I have learned throughout this journey that I really don’t need much. I look at clothes differently. That $78 dress is cute, but that amount of money could buy me 4 days of accommodation and meals in Southeast Asia. How many memories could I make in 4 days?

Now, I always choose experiences. Well, most of the time. Sometimes, the dress really is that cute.

6. Everyone has their own path

Some friends and family back home think I’m crazy. And I just might be. But travel has surrounded me with others who have quit their jobs, sold their possessions, and risked it all in order to see the world. They have reminded me that my dream is valid and achievable.

There are thousands – no hundreds of thousands – of people doing the very same thing I am right now. The guesthouses I stay at are packed, often to capacity, with others on round-the-world trips with no end date in sight. Here, I am not the only one.

I’ve met people who have lived in more countries than they have fingers. I’ve met those who have been traveling non-stop for half a decade. I’ve met people who have turned down the idea of a steady career, and worked instead at a myriad of jobs to keep their dreams afloat.

Travel has taught me that there isn’t one correct path, like we’re so often told. I have learned that the American Dream is not one size fits all, and that yes, it can mean different things to different people. For some, it is the traditional big house, and life-long career; and that’s perfectly fine.

For me, there’s no big house. At least not now. And I’ve learned that it’s okay that my dreams are constantly changing. Here’s a secret: Sometimes I lust for a permanent home the way my friends who are settled down wish to wander far away.

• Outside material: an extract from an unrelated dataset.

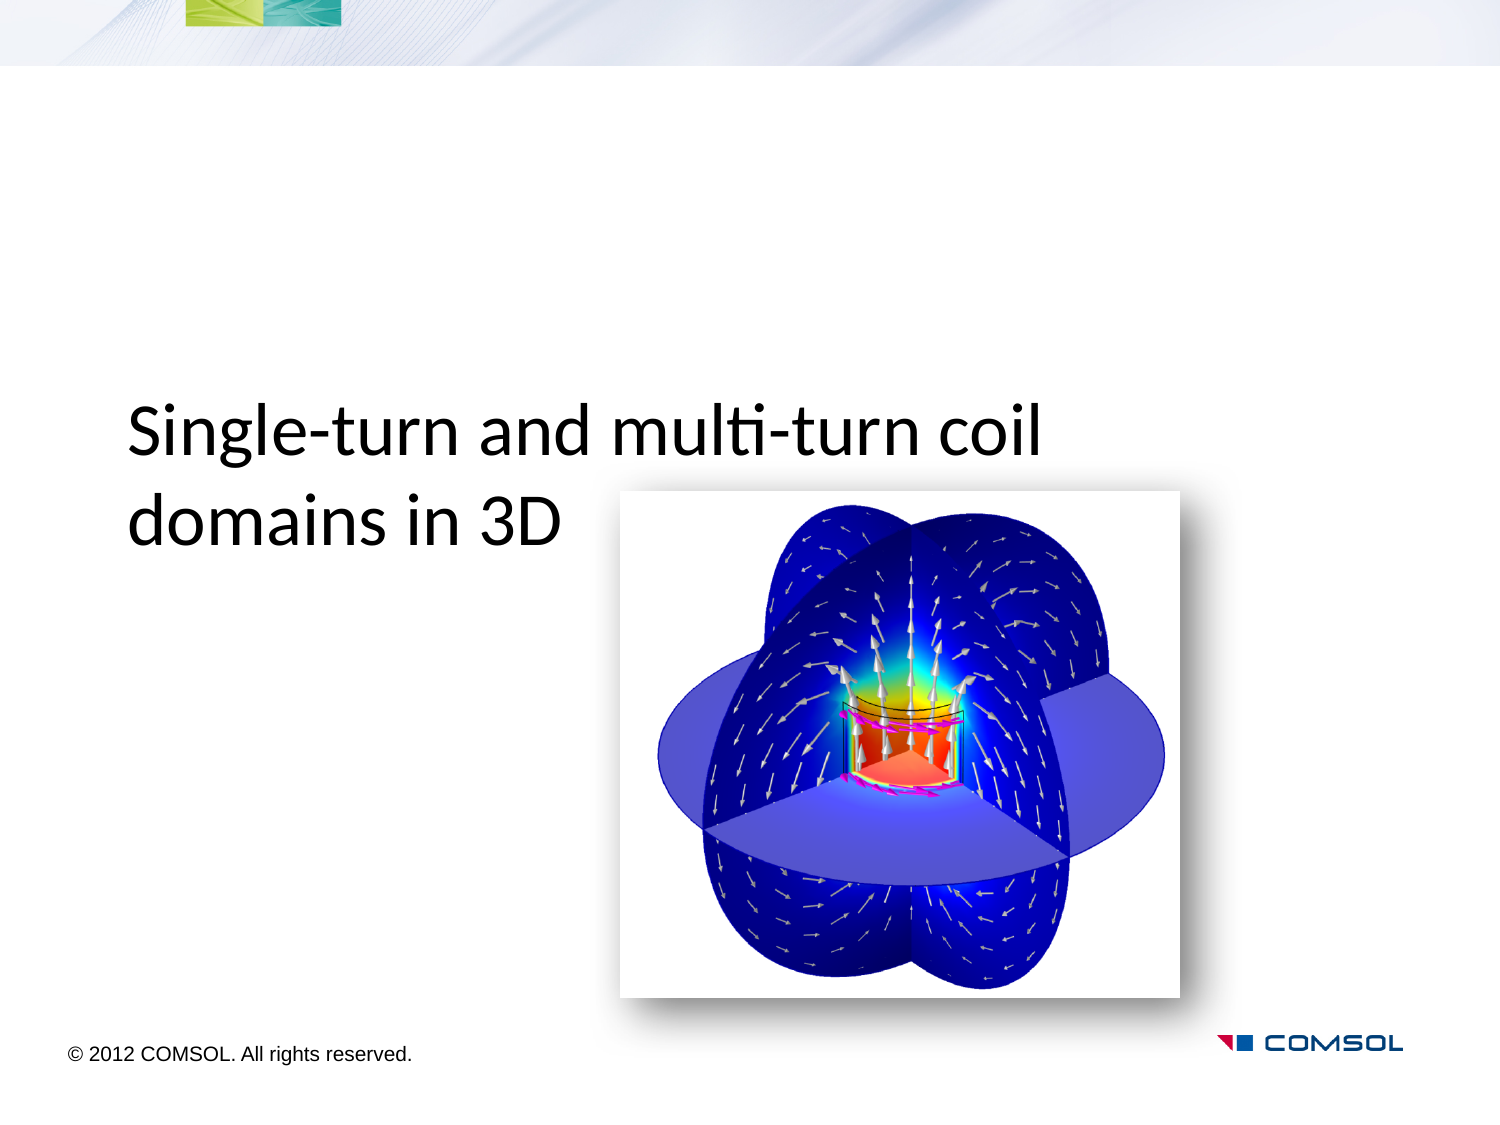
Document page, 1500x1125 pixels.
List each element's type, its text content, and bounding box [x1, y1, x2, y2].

title Single-turn and multi-turn coil domains in 3D [112, 349, 1388, 591]
picture [0, 0, 1500, 1125]
text_box © 2012 COMSOL. All rights reserved. [53, 1032, 691, 1073]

I’m not really sure how my dreams will look in the next 5 years. Maybe then it will include a house in the suburbs and conventional job. Maybe it won’t. But what I’ve learned is that neither dream is more valid or worthwhile.

7. People are the same everywhere in the world

We all want to believe that we are special, unique, one of a kind. And in a way we are. There’s no one who has the exact same constellation of freckles across their nose, and very few with as deep an aversion to ketchup. Sure, I’m special.

But when it comes to the stuff that really matters, we are all so much alike.

We want to succeed. Yes, it may look different to a guesthouse owner in rural Bolivia than it looks to the three-piece suit-wearing, Yale graduate on Wallstreet. But we all want success. Everybody wants a community that they belong to. People who understand them. We all want to feel loved.

These desires can live in skyscrapers and on dirt roads. They don’t discriminate based on nationality, skin color, religion, orientation, or language.

Kids roll down hills in Laos the same way they do in the Midwest. And teenagers in South Korea giggle and joke just like they do in Miami. Circumstances are different. But basic wants and desires are the same.

When you accept that people are more similar than they are different, you see the world in a new way. When they celebrate, you celebrate, and when they hurt, you hurt. And you finally realize that while we are unique in our own freckles-and-ketchup ways, we are all more alike than we’d all like to think.